◆ **JOB ITEM**
Please reproduce all of the data below exactly, leaving each picture out.

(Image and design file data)
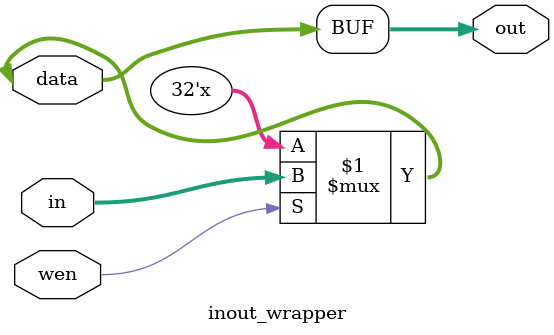
<source format=v>
module inout_wrapper #(parameter WIDTH = 32)(
    input wen,
    input [WIDTH - 1:0] in,
    output [WIDTH - 1:0] out,
    
    inout [WIDTH - 1:0] data
);

assign data = wen ? in : {WIDTH{1'bz}};
assign out = data;

endmodule
</source>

◆ **EXERCISE RESPONSE**
<source format=v>
module inout_wrapper #(parameter WIDTH = 32)(
    input wen,
    input [WIDTH - 1:0] in,
    output [WIDTH - 1:0] out,
    
    inout [WIDTH - 1:0] data
);

assign data = wen ? in : {WIDTH{1'bz}};
assign out = data;

endmodule
</source>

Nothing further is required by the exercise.